What to produce →
Work through the data below and copy out every line where "électriques" is found.

• • • • •

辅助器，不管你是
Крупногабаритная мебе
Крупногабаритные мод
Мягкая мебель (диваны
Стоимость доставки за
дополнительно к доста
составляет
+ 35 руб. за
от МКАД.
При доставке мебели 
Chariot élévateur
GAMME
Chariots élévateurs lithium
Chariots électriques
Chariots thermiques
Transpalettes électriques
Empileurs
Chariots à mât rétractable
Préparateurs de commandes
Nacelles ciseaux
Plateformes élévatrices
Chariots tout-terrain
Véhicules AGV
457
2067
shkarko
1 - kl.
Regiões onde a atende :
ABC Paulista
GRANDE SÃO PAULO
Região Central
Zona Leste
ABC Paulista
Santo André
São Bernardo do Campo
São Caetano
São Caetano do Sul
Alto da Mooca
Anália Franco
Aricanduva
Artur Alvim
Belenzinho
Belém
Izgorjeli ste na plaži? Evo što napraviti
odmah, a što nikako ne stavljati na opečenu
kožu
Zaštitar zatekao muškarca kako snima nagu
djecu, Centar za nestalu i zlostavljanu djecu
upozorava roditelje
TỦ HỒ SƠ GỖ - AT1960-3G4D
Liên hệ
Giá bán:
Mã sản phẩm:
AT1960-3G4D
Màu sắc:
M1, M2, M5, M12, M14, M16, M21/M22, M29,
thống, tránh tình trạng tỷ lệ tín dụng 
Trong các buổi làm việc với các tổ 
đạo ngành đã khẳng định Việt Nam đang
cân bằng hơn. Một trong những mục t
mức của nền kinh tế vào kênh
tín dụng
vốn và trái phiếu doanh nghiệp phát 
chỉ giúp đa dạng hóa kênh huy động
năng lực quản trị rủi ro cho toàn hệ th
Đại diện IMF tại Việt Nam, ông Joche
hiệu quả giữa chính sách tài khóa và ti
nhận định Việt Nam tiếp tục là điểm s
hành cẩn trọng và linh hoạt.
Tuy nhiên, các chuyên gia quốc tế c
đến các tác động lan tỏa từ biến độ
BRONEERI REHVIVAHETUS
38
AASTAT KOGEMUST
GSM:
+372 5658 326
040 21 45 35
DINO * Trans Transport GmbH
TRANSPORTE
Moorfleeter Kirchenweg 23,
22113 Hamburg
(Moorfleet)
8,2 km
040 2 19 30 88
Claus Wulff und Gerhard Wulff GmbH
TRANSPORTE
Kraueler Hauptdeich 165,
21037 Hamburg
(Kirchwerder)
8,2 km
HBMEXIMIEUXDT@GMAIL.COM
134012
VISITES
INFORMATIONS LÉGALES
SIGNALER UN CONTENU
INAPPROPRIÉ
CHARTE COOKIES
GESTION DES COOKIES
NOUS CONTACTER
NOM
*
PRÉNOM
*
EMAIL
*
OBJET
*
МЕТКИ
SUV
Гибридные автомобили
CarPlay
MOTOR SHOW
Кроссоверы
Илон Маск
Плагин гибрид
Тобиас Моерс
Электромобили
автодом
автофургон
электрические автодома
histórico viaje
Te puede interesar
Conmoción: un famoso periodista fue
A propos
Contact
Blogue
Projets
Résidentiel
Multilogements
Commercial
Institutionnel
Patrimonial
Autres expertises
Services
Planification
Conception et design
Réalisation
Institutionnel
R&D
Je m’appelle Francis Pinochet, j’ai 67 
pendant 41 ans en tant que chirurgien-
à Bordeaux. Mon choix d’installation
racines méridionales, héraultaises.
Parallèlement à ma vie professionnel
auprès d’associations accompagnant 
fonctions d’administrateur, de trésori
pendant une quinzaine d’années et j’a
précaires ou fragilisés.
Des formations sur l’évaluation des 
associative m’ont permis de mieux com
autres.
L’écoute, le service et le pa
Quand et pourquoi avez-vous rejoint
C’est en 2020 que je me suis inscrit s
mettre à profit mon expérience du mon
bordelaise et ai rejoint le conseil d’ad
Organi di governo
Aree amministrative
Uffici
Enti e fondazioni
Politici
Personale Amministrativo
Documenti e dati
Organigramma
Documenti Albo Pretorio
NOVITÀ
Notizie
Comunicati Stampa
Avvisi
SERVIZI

• • • • •

The completed task →
Chariots électriques
Transpalettes électriques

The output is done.